ポーラ美術館コレクション選
2023年7月15日〜12月3日
ポーラ美術館
「ポーラ美術館コレクション選」鑑賞のその2。
展示室4の新収蔵作品メアリー・カサット《劇場にて》のお披露目展示の次は、展示室5へ。
今回のお目当て作品が登場する。
ヴィルヘルム・ハマスホイ(1864-1916)
《陽光の中で読書する女性、ストランゲーゼ30番地》
1899年、46.2×51.0cm
近年の収蔵。
本作品は、2008年の国立西洋美術館での大回顧展「ヴィルヘルム・ハンマースホイ 静かなる詩情」に出品されているが、そのときは「個人蔵」と表記されていた。
ハマスホイは、1898年から、家主の建物売却により退去せざるを得なかった1909年まで、コペンハーゲンのストランゲーゼ30番地のアパートに住む。

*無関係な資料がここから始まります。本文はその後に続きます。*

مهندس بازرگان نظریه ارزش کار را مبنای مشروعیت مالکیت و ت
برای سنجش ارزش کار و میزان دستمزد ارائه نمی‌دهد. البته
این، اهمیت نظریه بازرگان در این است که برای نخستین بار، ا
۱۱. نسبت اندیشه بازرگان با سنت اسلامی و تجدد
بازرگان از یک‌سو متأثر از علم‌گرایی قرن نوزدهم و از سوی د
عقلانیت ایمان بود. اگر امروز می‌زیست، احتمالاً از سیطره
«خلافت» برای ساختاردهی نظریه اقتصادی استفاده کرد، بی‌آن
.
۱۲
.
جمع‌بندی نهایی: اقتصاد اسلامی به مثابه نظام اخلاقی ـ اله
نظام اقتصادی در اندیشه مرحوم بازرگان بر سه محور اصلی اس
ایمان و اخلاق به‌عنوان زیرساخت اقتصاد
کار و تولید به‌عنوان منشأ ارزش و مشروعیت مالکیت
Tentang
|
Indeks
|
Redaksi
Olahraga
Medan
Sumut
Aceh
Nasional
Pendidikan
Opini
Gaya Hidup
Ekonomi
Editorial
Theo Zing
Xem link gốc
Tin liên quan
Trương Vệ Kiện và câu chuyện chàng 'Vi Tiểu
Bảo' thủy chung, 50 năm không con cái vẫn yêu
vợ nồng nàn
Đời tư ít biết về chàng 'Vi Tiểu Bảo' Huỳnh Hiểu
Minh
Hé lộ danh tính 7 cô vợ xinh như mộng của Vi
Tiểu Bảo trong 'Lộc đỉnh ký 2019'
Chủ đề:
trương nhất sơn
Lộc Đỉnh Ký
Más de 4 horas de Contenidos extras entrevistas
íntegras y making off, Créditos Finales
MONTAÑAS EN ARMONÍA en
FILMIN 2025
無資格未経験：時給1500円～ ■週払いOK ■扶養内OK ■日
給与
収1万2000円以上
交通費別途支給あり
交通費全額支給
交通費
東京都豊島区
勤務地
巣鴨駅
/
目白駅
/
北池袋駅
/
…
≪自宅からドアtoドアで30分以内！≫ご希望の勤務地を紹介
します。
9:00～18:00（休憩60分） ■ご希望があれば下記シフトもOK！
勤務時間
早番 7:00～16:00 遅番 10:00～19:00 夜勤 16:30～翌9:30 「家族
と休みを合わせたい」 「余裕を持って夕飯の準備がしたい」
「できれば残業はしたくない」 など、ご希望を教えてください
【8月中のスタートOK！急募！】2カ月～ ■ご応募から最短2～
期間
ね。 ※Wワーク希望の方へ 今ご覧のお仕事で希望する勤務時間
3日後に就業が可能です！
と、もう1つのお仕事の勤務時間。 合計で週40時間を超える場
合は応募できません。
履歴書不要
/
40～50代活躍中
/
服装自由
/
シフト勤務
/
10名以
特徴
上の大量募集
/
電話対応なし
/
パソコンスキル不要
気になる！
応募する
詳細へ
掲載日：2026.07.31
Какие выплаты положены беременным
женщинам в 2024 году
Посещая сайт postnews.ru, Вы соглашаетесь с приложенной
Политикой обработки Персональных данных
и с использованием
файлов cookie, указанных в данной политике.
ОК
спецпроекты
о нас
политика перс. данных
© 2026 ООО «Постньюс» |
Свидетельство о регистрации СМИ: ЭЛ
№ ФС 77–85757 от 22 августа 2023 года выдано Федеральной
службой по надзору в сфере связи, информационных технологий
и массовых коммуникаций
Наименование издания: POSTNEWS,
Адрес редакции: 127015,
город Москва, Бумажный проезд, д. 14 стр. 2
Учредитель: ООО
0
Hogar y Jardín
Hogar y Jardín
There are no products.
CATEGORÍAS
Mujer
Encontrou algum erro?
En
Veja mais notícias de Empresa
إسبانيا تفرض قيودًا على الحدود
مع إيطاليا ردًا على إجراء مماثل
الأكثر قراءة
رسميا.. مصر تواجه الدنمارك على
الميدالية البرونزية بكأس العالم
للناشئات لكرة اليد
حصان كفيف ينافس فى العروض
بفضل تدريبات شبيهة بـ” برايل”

そして、ストランゲーゼ30番地を舞台とする室内画を繰り返し繰り返し描く。
本作品は、ストランゲーゼ30番地に引っ越した翌年に制作されており、「ヴィルヘルム・ハンマースホイ 静かなる詩情」展覧会図録掲載の佐藤直樹氏の論文によると、「この作品こそが、彼のその後の画業を方向付ける転換点となった」という。
ハマスホイは、17世紀オランダ絵画に着想を得て、本作品を制作する。
具体的には、当時はピーテル・デ・ホーホの作とされていた、ミュンヘンのアルテ・ピナコテーク所蔵のピーテル・ヤンセンス・エリンガ《読書する女性》を参照している。画家はその複製写真を所有していたという。
【参考(展示作品ではない)】
ピーテル・ヤンセンス・エリンガ(1623-82)
《読書する女性》
1665-70年頃、75.5×63.5cm
アルテ・ピナコテーク、ミュンヘン
読書する女性の姿勢は、エリンガ作品の女性の姿勢とほぼ一致している。
(なお、女性のモデルは、作品に多く描かれる妻イーダではなく、母フレゼレゲであるようだ。画家の母親は息子の画家としての活動に多大な関心を抱いていて、定期的に画家の住居を訪れていたという。)
女性の身に着けている頭巾や開かれた本、窓の構造と壁に掛かった額絵までもエリンガ作品と一致している。
しかし、エリンガ作品に見られる、脱ぎ捨てられた靴や果物の入った鉢といった逸話的要素は排除されている。
(上述展覧会図録の作品解説より)
窓から差し込む陽光が床に落ちる。
反射で部屋全体にやわらかな光が行き届く。
えらく広い住居だなあ、とも思いつつ、ハマスホイ独自の世界を楽しむ。
ハマスホイ作品を所蔵する日本の美術館は、現時点では他に、1点を所蔵する国立西洋美術館のみ。
国立西洋美術館の《ピアノを弾く妻イーダのいる室内》は1910年に制作した、ストランゲーゼ30番地を転居した後2番目の住居ブレスゲーゼ25番地を舞台とする室内画。
ポーラ美術館の作品は、ハマスホイの世界が確立したストランゲーゼ30番地を舞台とする室内画ということで、貴重な存在と言えるだろう。
展示室5では、ハマスホイのほか、ベルト・モリゾ、ルノワール、スーラ、セザンヌ、ピカソ、モディリアーニ、マティスなどが展示。
以下、特に見た作品。
クロード・モネ(1840-1926)
《睡蓮の池》
1899年、88.6×91.9cm
クロード・モネ
《睡蓮》
1907年、93.3×89.2cm
ゲルハルト・リヒター(1932-)
《抽象絵画(649-2)》
1987年、200.7×200.8cm
リヒター作品は、2020年に香港のサザビーズのオークションにて、約27百万ドルで落札した作品。
駆け足で何が展示されているか確認する程度で済ませた「シン・ジャパニーズ・ペインティング 革新の日本画 - 横山大観、杉山寧から現代の作家まで」展だが、岸田劉生の次の2点は急ぎ撮影しておく。
岸田劉生
《麗子坐像》
1919年、72.7×60.7cm
岸田劉生
《狗をひく童女》
1924年、60.6×30.9cm
麗子像の、硬くこわばった面持ちと、ひまわり柄の赤い着物の濃厚さに見入る。
こうして予定どおり約45分にてポーラ美術館を退館する。
次は、森の遊歩道を含め、ポーラ美術館をじっくり鑑賞したい。